Updated by Ward Vandewege almost 5 years ago
- Related to Bug #16134: [controller] handle unreachable federation peer better added
Updated by Peter Amstutz almost 5 years ago
Tom Clegg wrote:
The HTTP header seems like the wrong layer (if we use a transport other than HTTP, we still want to detect cycles). It changes the meaning of the request so we'd probably need a "Vary" header to do it right. Putting a trail in the request options just seems more explicit and easier, and it can distinguish cycles from multi-hop.
Got it, thanks for explaining the rationale.
"Never makes sense to take multiple hops" is specific to collections, because of blob signatures. OTOH we also want to avoid taking multiple paths to a single destination, like a→b→d and a→c→d... which isn't specific to collections. So (at least until we need / can handle the multi-hop case) this might as well be handled in tryLocalThenRemotes.
Most federation methods don't need to detect loops because the upstream requests only have UUIDs that match their next hop.
Right, it's the only one out of the current set of supported federation requests, but in the future I expect we'll have other open-ended queries that don't feature UUIDs directing them to a specific cluster.

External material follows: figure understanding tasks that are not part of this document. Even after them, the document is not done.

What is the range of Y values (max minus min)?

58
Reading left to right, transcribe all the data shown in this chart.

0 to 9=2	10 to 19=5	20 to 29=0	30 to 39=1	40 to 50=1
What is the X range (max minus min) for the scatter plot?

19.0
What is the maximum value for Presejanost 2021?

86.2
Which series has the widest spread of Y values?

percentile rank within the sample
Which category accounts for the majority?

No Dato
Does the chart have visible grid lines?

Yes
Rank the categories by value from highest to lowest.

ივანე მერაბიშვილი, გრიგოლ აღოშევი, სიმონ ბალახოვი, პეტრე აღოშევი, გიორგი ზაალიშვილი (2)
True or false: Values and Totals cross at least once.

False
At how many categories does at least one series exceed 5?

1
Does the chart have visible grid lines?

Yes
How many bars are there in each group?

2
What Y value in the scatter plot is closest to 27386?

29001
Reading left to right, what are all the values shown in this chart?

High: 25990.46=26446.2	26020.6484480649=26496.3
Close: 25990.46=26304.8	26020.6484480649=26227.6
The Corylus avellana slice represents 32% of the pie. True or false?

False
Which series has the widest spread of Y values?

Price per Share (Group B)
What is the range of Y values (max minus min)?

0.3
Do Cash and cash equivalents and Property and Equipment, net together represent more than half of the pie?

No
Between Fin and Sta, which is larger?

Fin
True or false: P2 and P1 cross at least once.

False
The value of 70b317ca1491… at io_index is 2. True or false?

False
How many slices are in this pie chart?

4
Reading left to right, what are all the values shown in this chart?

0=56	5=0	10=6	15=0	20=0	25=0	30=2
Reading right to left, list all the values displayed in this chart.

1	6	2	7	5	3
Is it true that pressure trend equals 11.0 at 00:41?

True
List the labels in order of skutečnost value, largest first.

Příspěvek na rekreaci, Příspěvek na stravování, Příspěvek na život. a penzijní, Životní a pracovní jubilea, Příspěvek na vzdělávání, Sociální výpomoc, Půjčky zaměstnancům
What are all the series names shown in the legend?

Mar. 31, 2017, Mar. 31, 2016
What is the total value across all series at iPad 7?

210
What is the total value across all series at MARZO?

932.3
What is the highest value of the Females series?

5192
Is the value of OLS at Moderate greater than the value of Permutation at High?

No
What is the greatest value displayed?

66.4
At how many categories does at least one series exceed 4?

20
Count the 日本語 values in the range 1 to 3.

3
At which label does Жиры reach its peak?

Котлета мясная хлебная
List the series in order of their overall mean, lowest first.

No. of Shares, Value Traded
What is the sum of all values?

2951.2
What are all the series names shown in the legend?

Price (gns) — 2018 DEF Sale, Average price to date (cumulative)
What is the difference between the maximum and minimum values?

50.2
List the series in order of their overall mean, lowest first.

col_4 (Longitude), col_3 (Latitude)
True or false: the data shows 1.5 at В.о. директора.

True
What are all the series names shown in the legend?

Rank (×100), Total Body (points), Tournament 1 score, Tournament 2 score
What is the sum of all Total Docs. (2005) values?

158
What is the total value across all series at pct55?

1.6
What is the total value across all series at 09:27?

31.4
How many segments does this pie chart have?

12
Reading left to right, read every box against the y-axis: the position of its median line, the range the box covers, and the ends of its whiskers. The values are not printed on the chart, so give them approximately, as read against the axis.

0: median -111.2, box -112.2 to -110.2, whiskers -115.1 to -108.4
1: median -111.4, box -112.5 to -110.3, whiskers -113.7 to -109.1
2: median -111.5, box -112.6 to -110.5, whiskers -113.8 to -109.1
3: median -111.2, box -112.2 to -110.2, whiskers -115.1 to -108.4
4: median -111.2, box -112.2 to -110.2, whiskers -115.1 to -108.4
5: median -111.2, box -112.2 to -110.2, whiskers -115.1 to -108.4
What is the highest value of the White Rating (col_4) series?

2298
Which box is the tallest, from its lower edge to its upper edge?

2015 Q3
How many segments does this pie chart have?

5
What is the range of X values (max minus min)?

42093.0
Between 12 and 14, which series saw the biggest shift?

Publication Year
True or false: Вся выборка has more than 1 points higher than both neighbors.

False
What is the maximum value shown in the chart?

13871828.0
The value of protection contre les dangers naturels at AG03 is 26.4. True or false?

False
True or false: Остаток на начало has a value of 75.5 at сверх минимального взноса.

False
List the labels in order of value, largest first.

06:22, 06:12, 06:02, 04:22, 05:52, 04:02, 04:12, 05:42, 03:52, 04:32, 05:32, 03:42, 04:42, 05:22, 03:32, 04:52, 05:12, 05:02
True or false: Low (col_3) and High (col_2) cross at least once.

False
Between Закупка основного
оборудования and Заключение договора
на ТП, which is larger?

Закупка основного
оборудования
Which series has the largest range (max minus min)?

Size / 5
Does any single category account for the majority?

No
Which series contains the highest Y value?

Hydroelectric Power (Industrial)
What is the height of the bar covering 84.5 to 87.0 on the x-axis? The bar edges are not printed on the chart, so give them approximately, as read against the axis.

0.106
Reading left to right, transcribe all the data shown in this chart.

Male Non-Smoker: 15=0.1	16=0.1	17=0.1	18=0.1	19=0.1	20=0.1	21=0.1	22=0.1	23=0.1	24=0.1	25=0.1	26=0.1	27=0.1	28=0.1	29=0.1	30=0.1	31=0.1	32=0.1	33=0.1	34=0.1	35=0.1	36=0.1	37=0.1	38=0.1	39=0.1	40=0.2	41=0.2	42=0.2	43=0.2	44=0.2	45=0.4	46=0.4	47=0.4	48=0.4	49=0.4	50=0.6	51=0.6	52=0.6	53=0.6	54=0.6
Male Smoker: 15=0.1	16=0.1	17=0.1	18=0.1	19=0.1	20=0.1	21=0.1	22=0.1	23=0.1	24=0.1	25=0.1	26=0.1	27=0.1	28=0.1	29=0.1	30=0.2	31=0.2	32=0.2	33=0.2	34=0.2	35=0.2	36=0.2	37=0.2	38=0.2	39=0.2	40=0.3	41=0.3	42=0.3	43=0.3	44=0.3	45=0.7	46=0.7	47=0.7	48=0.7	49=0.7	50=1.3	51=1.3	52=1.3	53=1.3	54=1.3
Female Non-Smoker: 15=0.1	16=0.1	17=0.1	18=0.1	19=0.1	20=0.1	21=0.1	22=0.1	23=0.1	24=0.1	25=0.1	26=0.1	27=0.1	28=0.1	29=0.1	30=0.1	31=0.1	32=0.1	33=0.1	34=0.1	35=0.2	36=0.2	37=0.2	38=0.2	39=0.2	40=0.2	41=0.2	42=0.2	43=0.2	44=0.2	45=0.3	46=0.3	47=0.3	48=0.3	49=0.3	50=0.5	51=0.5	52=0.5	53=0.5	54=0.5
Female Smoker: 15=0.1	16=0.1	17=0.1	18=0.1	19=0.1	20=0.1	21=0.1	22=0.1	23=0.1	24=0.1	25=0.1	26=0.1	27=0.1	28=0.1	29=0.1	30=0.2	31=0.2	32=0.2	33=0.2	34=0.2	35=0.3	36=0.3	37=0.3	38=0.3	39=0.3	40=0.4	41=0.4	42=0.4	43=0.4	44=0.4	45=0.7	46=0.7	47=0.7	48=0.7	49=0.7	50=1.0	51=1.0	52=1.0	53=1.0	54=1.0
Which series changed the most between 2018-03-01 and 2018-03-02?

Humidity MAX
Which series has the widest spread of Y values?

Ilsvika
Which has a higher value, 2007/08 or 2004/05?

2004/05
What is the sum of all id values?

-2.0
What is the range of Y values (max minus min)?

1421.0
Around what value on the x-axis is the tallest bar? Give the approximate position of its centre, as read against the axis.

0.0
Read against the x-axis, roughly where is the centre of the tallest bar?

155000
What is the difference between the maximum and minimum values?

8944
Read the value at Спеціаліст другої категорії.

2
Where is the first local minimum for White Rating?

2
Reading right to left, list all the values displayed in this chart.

Putting the check in tryLocalThenRemotes() does also have the minor benefit of not doing the extra work of starting, immediately failing, and gathering results from N extra goroutines.
16133-federation-loop @ d8861941ef704dd729252ee1592e48a082798b65 -- developer-run-tests: #1719
This LGTM.
Updated by Anonymous almost 5 years ago
- % Done changed from 0 to 100
- Status changed from In Progress to Resolved
Applied in changeset arvados|118908c39c6ffa0ae8b62cddbdb610c51a461b6d.